Jerusalem — Israeli Prime Minister Benjamin Netanyahu on Tuesday warned Lebanon, Hezbollah's chief and the head of Iran's elite Quds Force to "be careful" with their words and actions. With tension mounting on the Israeli border, Netanyahu said Hezbollah leader Hassan Nasrallah "knows very well that the state of Israel knows how to defend itself well, and to repay its enemies."
"I want to say to him and the Lebanese state, which is hosting this organization that aims to destroy us, and I say the same to Qassem Soleimani: Be careful about your words, and even more cautious about your actions."
He said Nasrallah should "calm down."
A "declaration of war"
Netanyahu spoke after a series of incidents in recent days that have raised tensions between Israel, Lebanon, Iran and Tehran-backed Hezbollah.
Nasrallah has accused Israel of being behind a drone attack on the Lebanese Shiite movement's Beirut stronghold on Sunday and threatened retaliation. He called it the first such "hostile action" since a 2006 war between Israel and Hezbollah.
Lebanon's President Michel Aoun called it a "declaration of war," and the Lebanese National Defense Council was expected to hold an emergency meeting Tuesday.
Lebanon's leader, Prime Minister Saad al-Hariri, reportedly told Russian Foreign Minister Sergey Lavrov that the purported Israeli attack in Beirut threatened a dangerous escalation, with unpredictable results.
Israel has not claimed responsibility for the Beirut attacks, but Netanyahu said Monday that his country was ready to use "all means necessary" to defend itself against Iranian threats "on several fronts."
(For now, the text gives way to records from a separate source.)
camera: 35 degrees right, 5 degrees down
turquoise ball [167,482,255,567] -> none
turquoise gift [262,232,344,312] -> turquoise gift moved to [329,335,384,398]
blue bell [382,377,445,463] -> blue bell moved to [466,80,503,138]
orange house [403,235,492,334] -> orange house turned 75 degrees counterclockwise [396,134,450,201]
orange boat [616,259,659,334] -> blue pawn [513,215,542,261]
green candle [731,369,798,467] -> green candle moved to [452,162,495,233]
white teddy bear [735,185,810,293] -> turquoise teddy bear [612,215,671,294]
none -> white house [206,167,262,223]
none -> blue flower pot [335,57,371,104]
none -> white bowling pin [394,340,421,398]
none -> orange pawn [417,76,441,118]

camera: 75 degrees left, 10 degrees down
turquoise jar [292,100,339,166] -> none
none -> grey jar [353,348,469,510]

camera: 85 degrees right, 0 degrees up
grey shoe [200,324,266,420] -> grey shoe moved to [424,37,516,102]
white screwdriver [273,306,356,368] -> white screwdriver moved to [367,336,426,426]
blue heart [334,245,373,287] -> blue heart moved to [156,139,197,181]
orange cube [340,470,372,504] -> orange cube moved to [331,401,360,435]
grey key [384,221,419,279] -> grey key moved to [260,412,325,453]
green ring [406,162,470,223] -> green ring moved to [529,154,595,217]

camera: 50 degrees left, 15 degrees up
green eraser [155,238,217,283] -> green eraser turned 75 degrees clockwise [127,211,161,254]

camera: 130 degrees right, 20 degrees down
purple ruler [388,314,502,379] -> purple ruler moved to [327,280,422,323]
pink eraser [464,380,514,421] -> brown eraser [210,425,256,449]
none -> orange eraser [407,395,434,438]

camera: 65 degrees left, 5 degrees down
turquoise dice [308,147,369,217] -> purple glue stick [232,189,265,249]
Later Tuesday, the Israel Defense Forces said a rocket fired from the Gaza Strip landed in Israeli territory, and the "Israeli army retaliated." The Israeli-occupied Gaza Strip is controlled by the Hamas group, which is also supported by Iran.
"Be prepared and wait for us"
Hours after the drones struck Beirut over the weekend, with one blowing up and one failing to detonate according to Hezbollah, the group's leader Nasrallah threatened retaliation.
"From tonight, I tell the Israeli army on the border, be prepared and wait for us," he said in a televised address. That remark drew Netanyahu's warning to "calm down."
Israeli troops along the country's border with Lebanon were on high alert amid the escalating rhetoric but, notably, Arabic network reporters in southern Lebanon, where Hezbollah has a significant presence, noted no significant mobilization of forces as of Tuesday.
Hours before the Beirut incident, Israel announced it had carried out a strike in neighboring Syria to thwart what it said was a plan by an Iranian force to attack its territory with drones.
On Monday, a pro-Syrian Palestinian group accused Israel of carrying out a drone attack on one of its positions in Lebanon.
Israel hastargeting what it says are Iranian and Hezbollah targets.
Iran and Hezbollah, along with Russia, have backed Syrian President Bashar al-Assad in his country's civil war.
Netanyahu has pledged to stop Israel's arch-enemy Iran from entrenching itself militarily in Syria.